Ирка была старше меня на два года. Еще у нее была сестра-первокурсница с сомнительной репутацией. Про репутацию я узнал, в начале лета подслушав родительский разговор; сейчас эта порочная таинственность перешла и на младшую сестру, наполняя меня жутким предвкушением чего-то небывалого. Мокрый жар ее губ, детский дух земляничного мыла мешался с другим, горьковатым и бесстыдным, недетским запахом. От жесткой травы тянуло ночной сыростью, пахло сосновой корой, кончался август, кончалось лето.

Впрочем, кончалось не только лето: через четыре месяца я окажусь в Вене, потом – в Италии и, наконец, в феврале – в игрушечном городке с красивым именем Провиденс, штат Род-Айленд. Белые домики – над каждым флюгер, у кого стрела, у кого русалка, даже медный китобой с гарпуном, на площади будет островерхая церковь из красного кирпича, седого от утреннего инея, вокруг аккуратные елки. Добродушные собаки, резвые и с мокрыми носами. Улыбчивые горожане. Под ногами будет скрипеть снег, скрипеть так по-московски, что впоследствии окажется обычным бессовестным обманом, первым в длинном списке моих неизбежных разочарований.
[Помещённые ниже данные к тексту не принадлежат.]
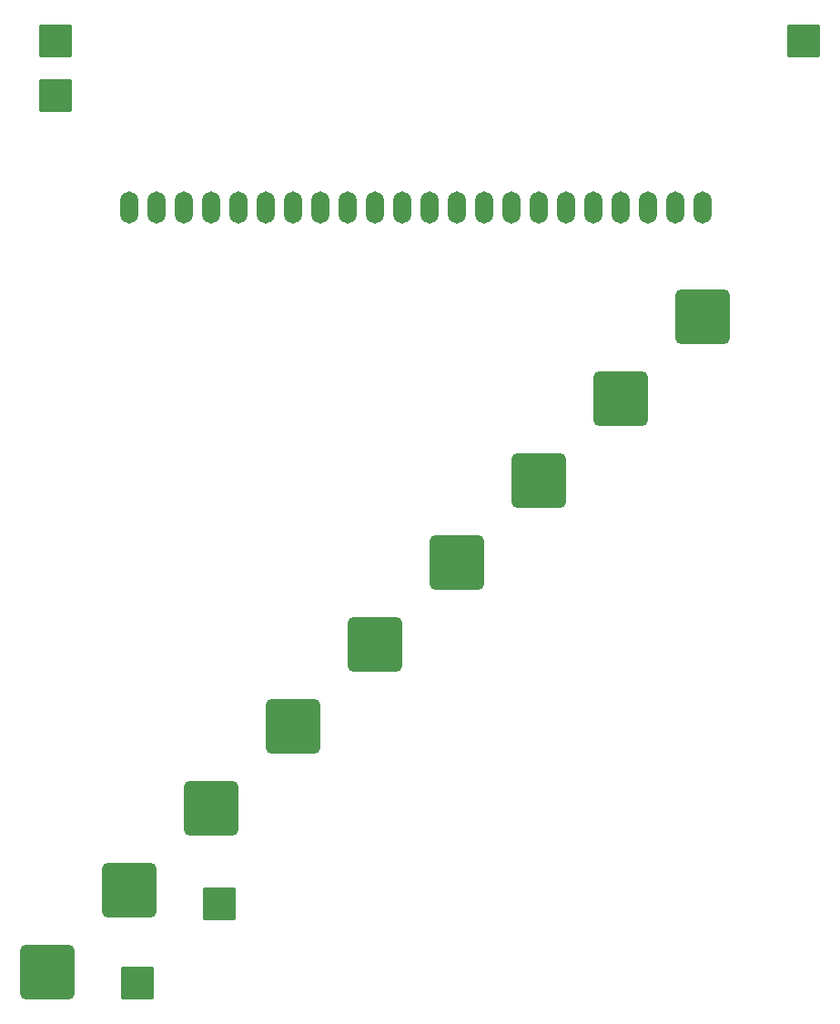
<source format=gbs>
G04 #@! TF.GenerationSoftware,KiCad,Pcbnew,(6.0.8-1)-1*
G04 #@! TF.CreationDate,2023-08-14T14:14:11-03:00*
G04 #@! TF.ProjectId,EMMMA-K-v3.1-Slave,454d4d4d-412d-44b2-9d76-332e312d536c,rev?*
G04 #@! TF.SameCoordinates,Original*
G04 #@! TF.FileFunction,Soldermask,Bot*
G04 #@! TF.FilePolarity,Negative*
%FSLAX46Y46*%
G04 Gerber Fmt 4.6, Leading zero omitted, Abs format (unit mm)*
G04 Created by KiCad (PCBNEW (6.0.8-1)-1) date 2023-08-14 14:14:11*
%MOMM*%
%LPD*%
G01*
G04 APERTURE LIST*
G04 Aperture macros list*
%AMRoundRect*
0 Rectangle with rounded corners*
0 $1 Rounding radius*
0 $2 $3 $4 $5 $6 $7 $8 $9 X,Y pos of 4 corners*
0 Add a 4 corners polygon primitive as box body*
4,1,4,$2,$3,$4,$5,$6,$7,$8,$9,$2,$3,0*
0 Add four circle primitives for the rounded corners*
1,1,$1+$1,$2,$3*
1,1,$1+$1,$4,$5*
1,1,$1+$1,$6,$7*
1,1,$1+$1,$8,$9*
0 Add four rect primitives between the rounded corners*
20,1,$1+$1,$2,$3,$4,$5,0*
20,1,$1+$1,$4,$5,$6,$7,0*
20,1,$1+$1,$6,$7,$8,$9,0*
20,1,$1+$1,$8,$9,$2,$3,0*%
G04 Aperture macros list end*
%ADD10RoundRect,0.403225X-2.096775X-2.096775X2.096775X-2.096775X2.096775X2.096775X-2.096775X2.096775X0*%
%ADD11RoundRect,0.249999X-1.300001X-1.300001X1.300001X-1.300001X1.300001X1.300001X-1.300001X1.300001X0*%
%ADD12O,1.700000X3.000000*%
G04 APERTURE END LIST*
D10*
X144780000Y-132080000D03*
X160020000Y-116840000D03*
X198120000Y-78740000D03*
D11*
X145542000Y-50546000D03*
D10*
X167640000Y-109220000D03*
D11*
X160782000Y-125730000D03*
D10*
X182880000Y-93980000D03*
X190500000Y-86360000D03*
D11*
X145542000Y-45466000D03*
D10*
X175260000Y-101600000D03*
D12*
X152400000Y-60960000D03*
X154940000Y-60960000D03*
X157480000Y-60960000D03*
X160020000Y-60960000D03*
X162560000Y-60960000D03*
X165100000Y-60960000D03*
X167640000Y-60960000D03*
X170180000Y-60960000D03*
X172720000Y-60960000D03*
X175260000Y-60960000D03*
X177800000Y-60960000D03*
X180340000Y-60960000D03*
X182880000Y-60960000D03*
X185420000Y-60960000D03*
X187960000Y-60960000D03*
X190500000Y-60960000D03*
X193040000Y-60960000D03*
X195580000Y-60960000D03*
X198120000Y-60960000D03*
X200660000Y-60960000D03*
X203200000Y-60960000D03*
X205740000Y-60960000D03*
D10*
X152400000Y-124460000D03*
D11*
X215138000Y-45466000D03*
D10*
X205740000Y-71120000D03*
D11*
X153162000Y-133096000D03*
M02*

</source>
Другое разочарование (из крупных) именовалось звонко: Эрин Купер. В российском доисторическом девичестве – Арина Куперман. На этой Куперман, юркой, с острыми лопатками, похожей на пронырливого цыганенка, я даже умудрился жениться. Дело было в Бруклине, нас туда занесло после неудач в Цинциннати (мой новый импресарио устроил мне тур по каким-то сельским клубам, а под конец стянул деньги и скрылся), стремительный роман с Ариной завершился мощной свадьбой еврейского фасона. Заправлял всем папаша Куперман, толстый и зычный, с рачьим взглядом, от него постоянно разило котлетами и жареным луком. У себя в Харькове он управлял чем-то продуктовым, кажется, складом или базой.

Свадьба вспоминается сном, экзотическим, почти африканским. Хупа, под которой Арина ходила вокруг меня, крики «Мазл тов!», хруст стакана под каблуком. Сомнительность моего еврейства никого не интересовала, невесте перевалило за двадцать пять, тут уже было не до формальностей. Йихуд оказался наиболее приятной частью церемонии: после обмена кольцами нас закрыли в тесной комнате, похожей на кладовку.